What I am saying though, is that when a white person holds the belief, as Mayor Ford seems to, that his fellow community members of racialized backgrounds, in this case black youth, have and presumably are "nothing" without their assistance, such otherwise welcomed, laudable and noteworthy community service goes from an example of fulfilling a civic and social duty to equalize the playing field, towards being a menacing act that gives permanence to relations that support white privilege and racial hierarchies of power and domination with white people unquestionably on top of the socio-economic pyramid.

"Charity" of this sort is misguided and harmful, regardless of one's intentions, because it is not offered as a way to reconstruct society so that the conditions that create racialized socio-economic disadvantage are broken down and eliminated. To the contrary, it prolongs racialized social injustice, and does so in a way that demoralizes and degrades the individuals being helped. It does this by inflicting the receivers of such assistance (and also infecting the acts and minds of the person "helping") with the psychic trauma of believing in the racial superiority of white people, a.k.a. white supremacy.

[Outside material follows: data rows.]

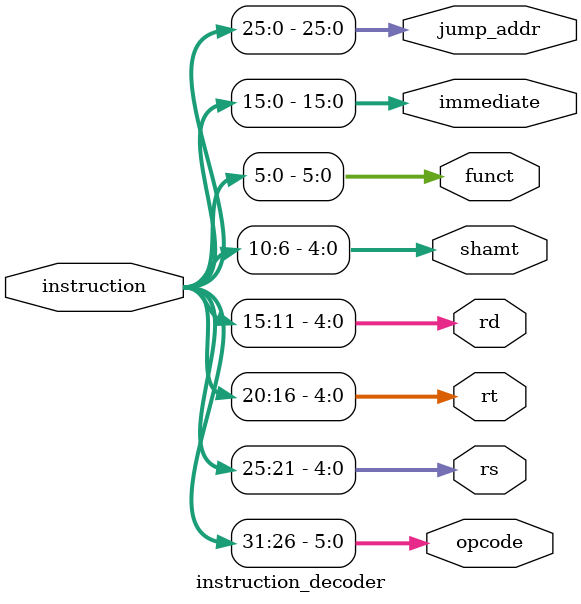
<source format=v>
module instruction_decoder (
    input [31:0] instruction,
    output [5:0] opcode,
    output [4:0] rs,
    output [4:0] rt,
    output [4:0] rd,
    output [4:0] shamt,
    output [5:0] funct,
    output [15:0] immediate,
    output [25:0] jump_addr
);

// Extract all instruction fields
assign opcode = instruction[31:26];
assign rs = instruction[25:21];
assign rt = instruction[20:16];
assign rd = instruction[15:11];
assign shamt = instruction[10:6];
assign funct = instruction[5:0];
assign immediate = instruction[15:0];
assign jump_addr = instruction[25:0];

endmodule
</source>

In other words, if Mayor Ford really does hold the view that the black youths he helps have "nothing" without his football program, he is only furthering the sentiment that no matter how hard black people and communities work or how committed they are to bringing themselves and their families out of poverty and into hard and fairly-won prosperity, they still have "nothing" if their self-help, hard work and perseverance is not supported by a white saviour.

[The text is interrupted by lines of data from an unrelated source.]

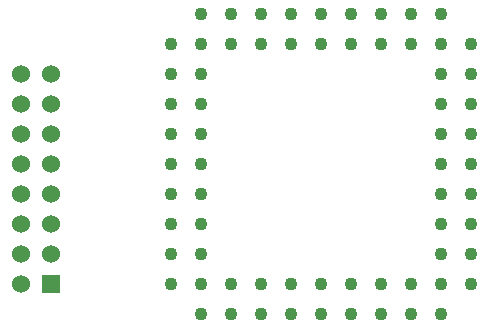
<source format=gbr>
%TF.GenerationSoftware,KiCad,Pcbnew,8.0.2-1*%
%TF.CreationDate,2024-05-11T10:02:21-04:00*%
%TF.ProjectId,Rom 01 IIgs RGBToHDMI,526f6d20-3031-4204-9949-677320524742,rev?*%
%TF.SameCoordinates,Original*%
%TF.FileFunction,Soldermask,Bot*%
%TF.FilePolarity,Negative*%
%FSLAX46Y46*%
G04 Gerber Fmt 4.6, Leading zero omitted, Abs format (unit mm)*
G04 Created by KiCad (PCBNEW 8.0.2-1) date 2024-05-11 10:02:21*
%MOMM*%
%LPD*%
G01*
G04 APERTURE LIST*
%ADD10R,1.524000X1.524000*%
%ADD11C,1.524000*%
%ADD12C,1.100000*%
G04 APERTURE END LIST*
D10*
%TO.C,J1*%
X77470000Y-96520000D03*
D11*
X74930000Y-96520000D03*
X77470000Y-93980000D03*
X74930000Y-93980000D03*
X77470000Y-91440000D03*
X74930000Y-91440000D03*
X77470000Y-88900000D03*
X74930000Y-88900000D03*
X77470000Y-86360000D03*
X74930000Y-86360000D03*
X77470000Y-83820000D03*
X74930000Y-83820000D03*
X77470000Y-81280000D03*
X74930000Y-81280000D03*
X77470000Y-78740000D03*
X74930000Y-78740000D03*
%TD*%
D12*
%TO.C,U2*%
X113030000Y-86360000D03*
X110490000Y-86360000D03*
X113030000Y-83820000D03*
X110490000Y-83820000D03*
X113030000Y-81280000D03*
X110490000Y-81280000D03*
X113030000Y-78740000D03*
X110490000Y-78740000D03*
X113030000Y-76200000D03*
X110490000Y-73660000D03*
X110490000Y-76200000D03*
X107950000Y-73660000D03*
X107950000Y-76200000D03*
X105410000Y-73660000D03*
X105410000Y-76200000D03*
X102870000Y-73660000D03*
X102870000Y-76200000D03*
X100330000Y-73660000D03*
X100330000Y-76200000D03*
X97790000Y-73660000D03*
X97790000Y-76200000D03*
X95250000Y-73660000D03*
X95250000Y-76200000D03*
X92710000Y-73660000D03*
X92710000Y-76200000D03*
X90170000Y-73660000D03*
X87630000Y-76200000D03*
X90170000Y-76200000D03*
X87630000Y-78740000D03*
X90170000Y-78740000D03*
X87630000Y-81280000D03*
X90170000Y-81280000D03*
X87630000Y-83820000D03*
X90170000Y-83820000D03*
X87630000Y-86360000D03*
X90170000Y-86360000D03*
X87630000Y-88900000D03*
X90170000Y-88900000D03*
X87630000Y-91440000D03*
X90170000Y-91440000D03*
X87630000Y-93980000D03*
X90170000Y-93980000D03*
X87630000Y-96520000D03*
X90170000Y-99060000D03*
X90170000Y-96520000D03*
X92710000Y-99060000D03*
X92710000Y-96520000D03*
X95250000Y-99060000D03*
X95250000Y-96520000D03*
X97790000Y-99060000D03*
X97790000Y-96520000D03*
X100330000Y-99060000D03*
X100330000Y-96520000D03*
X102870000Y-99060000D03*
X102870000Y-96520000D03*
X105410000Y-99060000D03*
X105410000Y-96520000D03*
X107950000Y-99060000D03*
X107950000Y-96520000D03*
X110490000Y-99060000D03*
X113030000Y-96520000D03*
X110490000Y-96520000D03*
X113030000Y-93980000D03*
X110490000Y-93980000D03*
X113030000Y-91440000D03*
X110490000Y-91440000D03*
X113030000Y-88900000D03*
X110490000Y-88900000D03*
%TD*%
M02*

</source>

There are few better ways to cultivate a culture of dependency within Toronto's black youth and families than having a Mayor who thinks this way and worse, who is backed by tax-payers who demonstrate a latent willingness to fund expressions of this mental dysfunction.

The City of Toronto's official motto is "Diversity Our Strength." Ford's comments about black youth having nothing without Mayor Ford's football program is really making me wonder who exactly in the Mayor's mind the "Our" in the city's motto is meant to include (and exclude) and how his thinking on the question may be fundamentally corrupting his capacity to lead Canada's most diverse city.